╭──

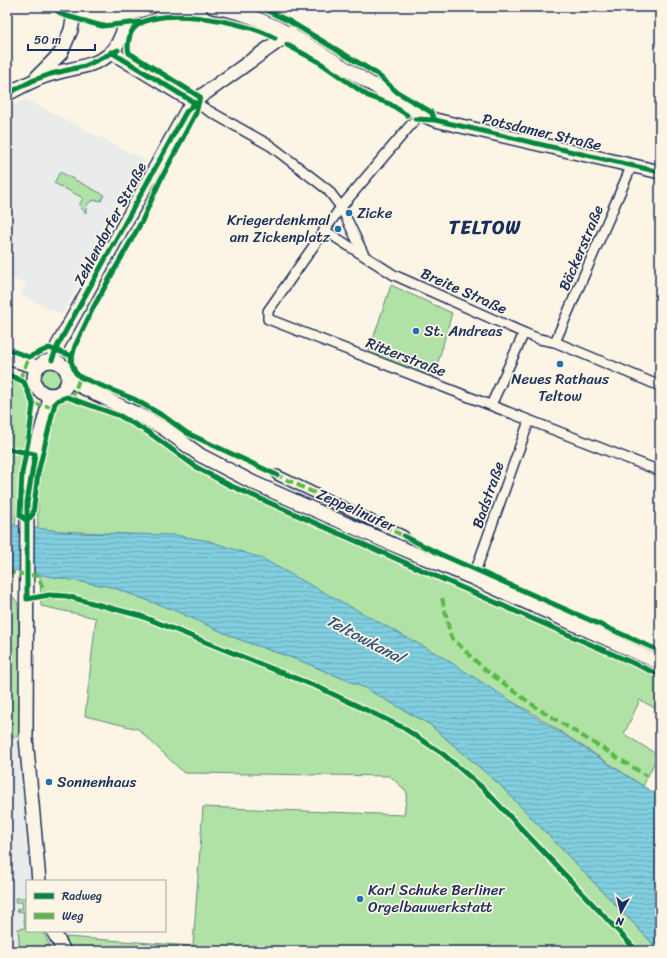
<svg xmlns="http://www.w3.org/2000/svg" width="667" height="958" font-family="Sriracha,sans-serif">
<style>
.built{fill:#eaebeb}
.green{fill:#afe2a4;stroke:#658881}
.water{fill:url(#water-rules);stroke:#588eab}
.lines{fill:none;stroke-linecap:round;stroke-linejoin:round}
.street-casing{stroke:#1b2f5e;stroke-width:12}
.secondary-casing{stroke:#1b2f5e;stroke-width:16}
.street{stroke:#fcf5e5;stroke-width:9}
.secondary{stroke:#fcf5e5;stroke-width:13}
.quiet{stroke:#58b947;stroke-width:4;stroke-dasharray:8 4;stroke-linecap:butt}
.cycleway-casing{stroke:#fcf5e5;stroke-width:8}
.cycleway{stroke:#00873e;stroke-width:5}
.poi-dot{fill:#1f6fb2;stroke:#fcf5e5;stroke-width:1.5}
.labels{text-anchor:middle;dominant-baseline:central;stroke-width:3.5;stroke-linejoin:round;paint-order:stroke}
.street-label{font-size:15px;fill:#1b2f5e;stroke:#fcf5e5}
.poi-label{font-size:15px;fill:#1b2f5e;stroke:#fcf5e5;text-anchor:start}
.water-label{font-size:16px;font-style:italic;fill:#34577e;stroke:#fcf5e5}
.district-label{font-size:19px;font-weight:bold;letter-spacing:1px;fill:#1b2f5e;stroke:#fcf5e5}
</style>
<defs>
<pattern id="water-rules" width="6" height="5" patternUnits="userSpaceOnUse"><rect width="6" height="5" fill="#80cede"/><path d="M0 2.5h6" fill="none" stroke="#6eb1c1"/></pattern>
</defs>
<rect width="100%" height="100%" fill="#fcf5e5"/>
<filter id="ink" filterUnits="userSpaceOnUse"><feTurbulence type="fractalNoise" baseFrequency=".025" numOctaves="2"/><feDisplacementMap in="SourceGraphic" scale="8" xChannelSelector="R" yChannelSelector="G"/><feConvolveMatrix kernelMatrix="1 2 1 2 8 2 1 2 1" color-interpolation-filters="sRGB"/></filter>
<g filter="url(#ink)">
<!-- built -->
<g class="built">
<polygon points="25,99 145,160 62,315 21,295 26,284 7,277 7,108"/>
<polygon points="21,736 22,789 32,881 27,881 27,931 49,951 7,951 7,737"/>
</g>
<!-- green -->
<g class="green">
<path d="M60,172L104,195L101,201C92,198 85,203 86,213L79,206L83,198L54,183Z"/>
<polygon points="391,285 452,313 433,380 368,354"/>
<circle cx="51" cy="377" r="10"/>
<polygon points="7,375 23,382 31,400 22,457 15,526 7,524"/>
<path d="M67,400L118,418L137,428L205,475L234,489L660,679V711L640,700L624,734L658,755L643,786L531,712L209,541C152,532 95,535 38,529C36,485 47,446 58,404Z"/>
<polygon points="40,574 112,587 176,611 238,639 301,661 363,687 429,724 499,784 660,951 414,951 394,948 394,951 71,951 66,937 193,946 203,807 404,815 407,792 390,776 184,773 138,729 85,716 96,618 41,606"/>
<polygon points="7,589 18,603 21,736 7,737"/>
<polygon points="15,898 27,898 27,931 43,931 52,951 20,951 18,929 25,928 23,911 17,912 17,909 23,908 22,902 15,902"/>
</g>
<!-- water -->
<polygon class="water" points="7,524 74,533 175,535 209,541 261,558 441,656 643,786 660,797 660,951 499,784 429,724 363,687 301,661 238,639 176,611 112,587 7,569"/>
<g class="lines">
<defs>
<g id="street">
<polyline points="195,103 271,146 328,190 341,207 364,255"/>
<polyline points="420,114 341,207 268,311 268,319 660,471"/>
<polyline points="324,230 394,275 524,333 539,339 555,342 660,386"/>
<polyline points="555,342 632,165"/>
<polyline points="491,405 524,333"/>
<polyline points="277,475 404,536"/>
<polyline points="473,578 529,421"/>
</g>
<g id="secondary">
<path d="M72,7C101,20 122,17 151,7"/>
<path d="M213,7C265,15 298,39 342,66C368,82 394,98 420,114L435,120L660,172"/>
<polyline points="111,52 195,103"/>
<polyline points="37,77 61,53 71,30 75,9"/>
<path d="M7,94C21,87 36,78 52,74C70,68 97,67 112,52C120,43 128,19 131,7"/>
<polyline points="7,358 37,367"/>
<polyline points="52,360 58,345 186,112 200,97 290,33"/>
<circle cx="51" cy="378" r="17"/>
<polyline points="68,378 78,385 145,418 163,428 200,455 254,483 387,542 473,578 660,663"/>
<polyline points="39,881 26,738 27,503 35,454 51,395"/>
<polyline points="53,931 64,951"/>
</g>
</defs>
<!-- street casing -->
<use href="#street" class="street-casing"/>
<!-- secondary casing -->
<use href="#secondary" class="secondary-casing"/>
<!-- street -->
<use href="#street" class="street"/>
<!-- secondary -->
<use href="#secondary" class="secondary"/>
<!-- quiet -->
<g class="quiet">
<polyline points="20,379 29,357"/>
<polyline points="72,399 80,377"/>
<polyline points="33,404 55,407"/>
<polyline points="275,474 406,537"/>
<polyline points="7,572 38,576 46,596"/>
<polyline points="442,598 451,637 484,669 537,708 647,776"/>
</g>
<defs>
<g id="cycleway">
<polyline points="52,7 63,15 102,26 140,22"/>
<polyline points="259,7 289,21 377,74 397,92 431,112 435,120"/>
<path d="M275,38C249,22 142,0 130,35C128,42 127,47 129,53L200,97L196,113L160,181L142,221L93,308L75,346L71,361L75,372L80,377L134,399L165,417L187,433L277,475"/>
<polyline points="287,45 319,62 368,96 390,104 407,115"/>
<polyline points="7,94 34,80 51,74 85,66 118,50"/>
<polyline points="415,119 435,120 660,172"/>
<polyline points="7,349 29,357 49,348 72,356"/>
<polyline points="52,360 58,345 186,112 195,103 111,52"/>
<polyline points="7,374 24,382 33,404 29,437 22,473 20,515 27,521 33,514 38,473 55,403 58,400 67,397 120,416 148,432 196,467 229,485 660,675"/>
<polyline points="7,449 35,454 27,503 27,599 49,595 66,596 141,616 320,688 402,727 443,754 484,789 637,951"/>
<polyline points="404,536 440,554 660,651"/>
</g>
</defs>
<!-- cycleway casing -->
<use href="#cycleway" class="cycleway-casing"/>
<!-- cycleway -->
<use href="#cycleway" class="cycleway"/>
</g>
</g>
<!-- markers -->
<g class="poi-dot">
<circle cx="349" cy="213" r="4"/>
<circle cx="338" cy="229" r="4"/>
<circle cx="416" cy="331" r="4"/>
<circle cx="560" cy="364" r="4"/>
<circle cx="49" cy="782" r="4"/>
<circle cx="360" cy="899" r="4"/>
</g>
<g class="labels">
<!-- street labels -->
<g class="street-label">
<text transform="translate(542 132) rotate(13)">Potsdamer Straße</text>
<text transform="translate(110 224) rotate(-62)">Zehlendorfer Straße</text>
<text transform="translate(581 248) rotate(-67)">Bäckerstraße</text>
<text transform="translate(464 291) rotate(24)">Breite Straße</text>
<text transform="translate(406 357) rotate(21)">Ritterstraße</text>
<text transform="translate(488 495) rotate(-71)">Badstraße</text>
<text transform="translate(356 510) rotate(24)">Zeppelinufer</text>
</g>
<!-- poi labels -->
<g class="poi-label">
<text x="357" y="213">Zicke</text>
<text x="330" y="220" text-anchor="end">Kriegerdenkmal<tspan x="330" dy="17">am Zickenplatz</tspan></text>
<text x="424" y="331">St. Andreas</text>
<text x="560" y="379" text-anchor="middle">Neues Rathaus<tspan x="560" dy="17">Teltow</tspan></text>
<text x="57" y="782">Sonnenhaus</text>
<text x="368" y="890">Karl Schuke Berliner<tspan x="368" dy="17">Orgelbauwerkstatt</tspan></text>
</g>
<!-- water labels -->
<g class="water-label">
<text transform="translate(365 639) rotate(28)">Teltowkanal</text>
</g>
<!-- district labels -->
<g class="district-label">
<text x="485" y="227">TELTOW</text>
</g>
</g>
<!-- margin -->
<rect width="667" height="958" fill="none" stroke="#fcf5e5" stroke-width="24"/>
<rect x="12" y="12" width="643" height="934" fill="none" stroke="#1b2f5e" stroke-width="1.5" filter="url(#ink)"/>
<!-- legend -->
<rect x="26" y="880" width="140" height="52" fill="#fcf5e5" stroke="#a2a6af"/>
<rect x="34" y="893" width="20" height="6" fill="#00873e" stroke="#a2a6af"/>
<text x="62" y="900" font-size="12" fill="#1b2f5e">Radweg</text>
<rect x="34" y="913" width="20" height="6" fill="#58b947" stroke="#a2a6af"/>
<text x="62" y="920" font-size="12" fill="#1b2f5e">Weg</text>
<!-- north arrow -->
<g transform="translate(621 912) rotate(188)" stroke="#fcf5e5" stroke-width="3" paint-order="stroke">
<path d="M0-3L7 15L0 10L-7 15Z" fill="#1b2f5e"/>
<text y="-6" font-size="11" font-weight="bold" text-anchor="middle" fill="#1b2f5e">N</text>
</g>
<!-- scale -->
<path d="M28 44v6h67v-6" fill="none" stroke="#1b2f5e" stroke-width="2"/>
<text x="34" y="44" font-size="12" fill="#1b2f5e" stroke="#fcf5e5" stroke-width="3" paint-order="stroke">50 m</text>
</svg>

╰──

§ **Aim of the exercise**:
Report back every line of the entries in which "lines" occurs.

§ **Solution**:
.lines{fill:none;stroke-linecap:round;stroke-linejoin:round}
<g class="lines">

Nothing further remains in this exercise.